Geopolitical / supply shock
Tail × High
A Taiwan-Strait or Korea disruption — where Lam’s leading-edge customers concentrate — would freeze demand and reprice the platform overnight. Low odds, severe consequence.
Technology disruption
Tail × High
A patterning or architecture shift that reduces etch/deposition intensity would erode the very trend the bull case is built on. Unlikely near-term, but existential if it lands.
China export controls
Possible × Medium
China is ~34% of revenue; tighter U.S. rules on advanced-node tools can remove a chunk of sales with little warning.
Memory (NAND/DRAM) lumpiness
Likely × Medium
Memory spending is Lam’s most volatile end market and much of the NAND-conversion spend is front-loaded — a natural air-pocket after a pull-forward.
Customer concentration
Possible × Medium
A handful of leading-edge foundry and memory customers drive most systems revenue; one deferring capex swings a quarter.
Insider selling / sentiment
Likely × Low
The CEO sold ~30,000 shares near the record; a modest fundamental signal, but one that feeds a jittery, high-beta tape.

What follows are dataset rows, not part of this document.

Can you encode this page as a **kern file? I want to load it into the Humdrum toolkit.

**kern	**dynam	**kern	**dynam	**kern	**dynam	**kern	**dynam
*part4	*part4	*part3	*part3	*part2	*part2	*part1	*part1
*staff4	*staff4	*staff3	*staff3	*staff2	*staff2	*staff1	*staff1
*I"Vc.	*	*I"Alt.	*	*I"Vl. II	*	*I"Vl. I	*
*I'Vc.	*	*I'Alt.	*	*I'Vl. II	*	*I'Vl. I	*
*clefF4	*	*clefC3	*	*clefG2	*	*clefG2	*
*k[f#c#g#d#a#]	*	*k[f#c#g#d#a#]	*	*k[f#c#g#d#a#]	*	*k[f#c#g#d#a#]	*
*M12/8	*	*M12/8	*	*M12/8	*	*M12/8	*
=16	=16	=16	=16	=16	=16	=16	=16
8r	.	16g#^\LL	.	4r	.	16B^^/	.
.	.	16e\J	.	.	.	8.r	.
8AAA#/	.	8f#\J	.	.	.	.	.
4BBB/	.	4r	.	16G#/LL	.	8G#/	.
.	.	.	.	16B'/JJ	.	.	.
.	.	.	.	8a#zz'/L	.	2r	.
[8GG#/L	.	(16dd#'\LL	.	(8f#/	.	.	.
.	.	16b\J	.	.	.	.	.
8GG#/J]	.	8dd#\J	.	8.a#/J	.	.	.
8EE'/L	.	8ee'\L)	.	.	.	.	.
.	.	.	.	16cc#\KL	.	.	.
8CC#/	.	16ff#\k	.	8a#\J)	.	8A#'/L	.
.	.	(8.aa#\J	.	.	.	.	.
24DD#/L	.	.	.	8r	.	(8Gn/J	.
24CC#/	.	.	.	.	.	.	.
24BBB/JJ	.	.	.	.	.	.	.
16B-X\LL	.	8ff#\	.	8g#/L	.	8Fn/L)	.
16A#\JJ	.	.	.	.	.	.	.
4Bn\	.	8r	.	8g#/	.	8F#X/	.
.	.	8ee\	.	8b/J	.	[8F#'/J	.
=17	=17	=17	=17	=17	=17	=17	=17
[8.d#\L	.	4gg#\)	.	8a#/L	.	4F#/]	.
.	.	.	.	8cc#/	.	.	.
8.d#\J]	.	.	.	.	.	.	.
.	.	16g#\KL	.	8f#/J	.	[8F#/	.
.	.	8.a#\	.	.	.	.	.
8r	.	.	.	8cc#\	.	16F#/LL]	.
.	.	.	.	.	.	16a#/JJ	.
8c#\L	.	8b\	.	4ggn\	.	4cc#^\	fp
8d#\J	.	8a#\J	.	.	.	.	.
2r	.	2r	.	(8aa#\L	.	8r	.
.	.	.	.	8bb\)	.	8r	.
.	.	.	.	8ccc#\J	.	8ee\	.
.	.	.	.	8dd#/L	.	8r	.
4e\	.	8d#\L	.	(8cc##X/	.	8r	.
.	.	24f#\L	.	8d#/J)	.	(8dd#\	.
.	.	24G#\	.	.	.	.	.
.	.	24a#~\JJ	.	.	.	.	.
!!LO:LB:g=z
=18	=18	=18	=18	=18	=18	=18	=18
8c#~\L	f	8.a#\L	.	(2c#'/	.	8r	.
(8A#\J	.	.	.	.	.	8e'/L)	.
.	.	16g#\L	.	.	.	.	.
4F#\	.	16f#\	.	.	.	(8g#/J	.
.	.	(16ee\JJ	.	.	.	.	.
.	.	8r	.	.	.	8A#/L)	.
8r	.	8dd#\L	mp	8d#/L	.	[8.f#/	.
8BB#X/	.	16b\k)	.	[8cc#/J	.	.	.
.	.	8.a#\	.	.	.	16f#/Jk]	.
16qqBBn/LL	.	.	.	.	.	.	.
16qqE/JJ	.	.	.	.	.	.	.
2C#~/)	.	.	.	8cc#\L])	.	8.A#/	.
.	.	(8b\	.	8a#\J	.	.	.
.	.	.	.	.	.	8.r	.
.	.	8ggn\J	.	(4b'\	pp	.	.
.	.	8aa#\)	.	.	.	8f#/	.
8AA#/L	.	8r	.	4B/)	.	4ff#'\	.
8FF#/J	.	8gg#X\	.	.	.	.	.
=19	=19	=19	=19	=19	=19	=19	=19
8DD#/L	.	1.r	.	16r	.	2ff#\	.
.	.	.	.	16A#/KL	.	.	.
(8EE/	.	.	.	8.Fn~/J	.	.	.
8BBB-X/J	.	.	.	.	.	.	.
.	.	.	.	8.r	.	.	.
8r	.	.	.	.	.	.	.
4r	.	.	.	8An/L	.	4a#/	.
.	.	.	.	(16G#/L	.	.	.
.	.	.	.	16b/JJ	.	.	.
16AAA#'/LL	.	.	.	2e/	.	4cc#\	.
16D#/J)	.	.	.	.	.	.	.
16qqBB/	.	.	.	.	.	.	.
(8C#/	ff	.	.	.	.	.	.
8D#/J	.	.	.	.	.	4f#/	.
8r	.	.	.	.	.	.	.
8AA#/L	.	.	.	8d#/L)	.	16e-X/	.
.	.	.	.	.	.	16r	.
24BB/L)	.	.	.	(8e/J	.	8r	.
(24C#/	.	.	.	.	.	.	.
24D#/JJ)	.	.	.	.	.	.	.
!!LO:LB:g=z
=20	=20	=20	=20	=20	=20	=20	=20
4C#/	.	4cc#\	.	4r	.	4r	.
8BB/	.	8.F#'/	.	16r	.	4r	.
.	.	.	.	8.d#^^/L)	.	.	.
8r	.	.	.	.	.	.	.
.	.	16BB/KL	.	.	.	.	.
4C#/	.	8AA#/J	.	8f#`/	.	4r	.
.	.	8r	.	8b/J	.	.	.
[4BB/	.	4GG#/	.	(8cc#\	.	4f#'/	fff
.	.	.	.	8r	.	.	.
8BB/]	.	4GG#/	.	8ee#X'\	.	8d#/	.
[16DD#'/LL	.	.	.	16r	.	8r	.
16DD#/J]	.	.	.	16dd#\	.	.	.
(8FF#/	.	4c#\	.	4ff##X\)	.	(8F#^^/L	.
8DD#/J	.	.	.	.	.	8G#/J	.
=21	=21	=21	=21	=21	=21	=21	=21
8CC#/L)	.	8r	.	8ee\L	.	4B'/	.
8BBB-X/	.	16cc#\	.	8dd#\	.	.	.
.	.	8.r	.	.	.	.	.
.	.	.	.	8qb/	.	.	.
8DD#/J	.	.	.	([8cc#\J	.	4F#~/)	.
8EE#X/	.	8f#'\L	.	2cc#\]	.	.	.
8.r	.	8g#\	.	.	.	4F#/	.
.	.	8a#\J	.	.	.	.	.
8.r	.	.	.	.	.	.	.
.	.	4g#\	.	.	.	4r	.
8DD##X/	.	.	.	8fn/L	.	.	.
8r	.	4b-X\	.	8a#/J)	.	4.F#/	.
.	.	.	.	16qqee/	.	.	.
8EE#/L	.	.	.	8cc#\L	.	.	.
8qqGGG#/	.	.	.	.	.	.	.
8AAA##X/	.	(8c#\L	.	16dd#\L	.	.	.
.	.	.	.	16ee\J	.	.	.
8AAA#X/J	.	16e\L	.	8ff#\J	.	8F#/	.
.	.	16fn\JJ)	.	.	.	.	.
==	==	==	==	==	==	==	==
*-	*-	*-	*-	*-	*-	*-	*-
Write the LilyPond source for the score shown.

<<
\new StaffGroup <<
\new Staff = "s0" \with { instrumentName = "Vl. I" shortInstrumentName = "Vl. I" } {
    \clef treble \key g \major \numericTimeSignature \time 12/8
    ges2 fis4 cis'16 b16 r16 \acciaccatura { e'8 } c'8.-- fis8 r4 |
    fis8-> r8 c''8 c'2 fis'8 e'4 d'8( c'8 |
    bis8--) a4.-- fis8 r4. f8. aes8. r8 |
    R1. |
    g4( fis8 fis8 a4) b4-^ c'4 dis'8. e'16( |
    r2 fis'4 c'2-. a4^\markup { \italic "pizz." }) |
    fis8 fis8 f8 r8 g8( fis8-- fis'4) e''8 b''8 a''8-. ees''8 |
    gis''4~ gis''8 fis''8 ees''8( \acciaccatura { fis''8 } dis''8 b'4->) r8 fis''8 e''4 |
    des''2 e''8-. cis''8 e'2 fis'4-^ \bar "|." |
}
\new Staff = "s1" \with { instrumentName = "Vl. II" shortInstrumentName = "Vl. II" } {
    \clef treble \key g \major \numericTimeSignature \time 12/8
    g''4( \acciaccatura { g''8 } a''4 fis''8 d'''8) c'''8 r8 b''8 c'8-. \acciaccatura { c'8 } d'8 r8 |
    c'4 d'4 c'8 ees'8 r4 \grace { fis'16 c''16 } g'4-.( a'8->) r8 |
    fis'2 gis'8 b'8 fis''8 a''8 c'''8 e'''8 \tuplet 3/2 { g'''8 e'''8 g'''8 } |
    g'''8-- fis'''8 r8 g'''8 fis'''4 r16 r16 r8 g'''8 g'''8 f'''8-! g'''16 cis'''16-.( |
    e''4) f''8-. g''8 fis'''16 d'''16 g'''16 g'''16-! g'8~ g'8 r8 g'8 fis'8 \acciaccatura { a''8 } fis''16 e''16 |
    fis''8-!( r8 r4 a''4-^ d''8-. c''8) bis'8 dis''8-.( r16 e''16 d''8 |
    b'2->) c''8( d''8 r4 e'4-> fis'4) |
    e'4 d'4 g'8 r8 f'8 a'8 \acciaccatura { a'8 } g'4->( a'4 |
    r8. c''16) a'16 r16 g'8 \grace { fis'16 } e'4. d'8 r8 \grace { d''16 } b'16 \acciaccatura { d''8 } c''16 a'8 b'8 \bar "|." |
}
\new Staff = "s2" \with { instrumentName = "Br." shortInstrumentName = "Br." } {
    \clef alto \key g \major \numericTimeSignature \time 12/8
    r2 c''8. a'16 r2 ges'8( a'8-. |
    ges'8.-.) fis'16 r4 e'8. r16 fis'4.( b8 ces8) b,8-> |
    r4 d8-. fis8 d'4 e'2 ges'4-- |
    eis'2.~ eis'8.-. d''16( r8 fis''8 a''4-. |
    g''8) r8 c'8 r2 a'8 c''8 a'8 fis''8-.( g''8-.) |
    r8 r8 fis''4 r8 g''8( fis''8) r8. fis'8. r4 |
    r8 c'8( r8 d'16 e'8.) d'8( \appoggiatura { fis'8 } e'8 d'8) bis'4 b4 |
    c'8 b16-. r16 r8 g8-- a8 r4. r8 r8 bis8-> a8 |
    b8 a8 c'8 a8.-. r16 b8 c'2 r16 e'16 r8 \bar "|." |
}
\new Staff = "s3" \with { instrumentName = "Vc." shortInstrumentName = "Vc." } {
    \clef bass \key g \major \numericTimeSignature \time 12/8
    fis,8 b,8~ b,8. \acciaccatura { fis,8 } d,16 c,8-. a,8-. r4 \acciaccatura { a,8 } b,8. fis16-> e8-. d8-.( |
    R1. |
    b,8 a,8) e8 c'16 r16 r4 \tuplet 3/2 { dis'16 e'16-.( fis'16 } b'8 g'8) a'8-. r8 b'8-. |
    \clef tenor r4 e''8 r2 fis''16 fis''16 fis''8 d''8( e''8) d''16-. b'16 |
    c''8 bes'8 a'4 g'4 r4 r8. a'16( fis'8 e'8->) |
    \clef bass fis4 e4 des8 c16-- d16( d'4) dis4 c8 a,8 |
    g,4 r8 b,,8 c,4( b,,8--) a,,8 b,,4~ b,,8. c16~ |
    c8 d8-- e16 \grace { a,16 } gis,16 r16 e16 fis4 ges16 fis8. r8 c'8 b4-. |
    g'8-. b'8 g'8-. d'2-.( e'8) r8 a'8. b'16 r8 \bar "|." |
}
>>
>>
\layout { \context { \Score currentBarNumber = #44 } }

10 · Plain-language glossary
The jargon, decoded
Hover the dotted terms in the metrics, or scan the desk’s working definitions here.
WFE
Wafer fabrication equipment — the machines chipmakers buy to build chips. Lam’s total addressable market; guided to ~$140B in 2026.
Etch & deposition
The two process steps Lam leads: deposition lays down thin material layers, etch selectively carves them away. Both scale with 3D chip complexity.
Served share of WFE
The slice of total equipment spend Lam’s products can address. Rising from the low-30s toward the high-30s% as chips get more complex.
HBM
High-bandwidth memory — stacked DRAM that feeds AI accelerators. Its build-out is deposition- and etch-intensive, a key Lam tailwind.
Advanced packaging
Stitching multiple chips into one package (chiplets, 3D stacks). A fast-growing, tool-hungry step Lam guides to grow 50%+ in 2026.
Gross margin
Revenue left after the cost of building the tools, as a percent of revenue. Lam’s ~50% signals strong pricing power.
Free cash flow
Cash left after running and investing in the business — the fuel for buybacks and the dividend. ~$5.7B trailing.
Exit multiple
The P/E assumed at the end of the forecast. Multiply it by projected EPS to get a target price — the swing factor for a stock at ~66×.
De-rating
The multiple falling even if earnings hold — the bear’s core mechanism here: ~66× drifting back toward a ~25–30× norm.
Prob-weighted
Each scenario’s price × its probability, summed into one expected value across bear, base and bull.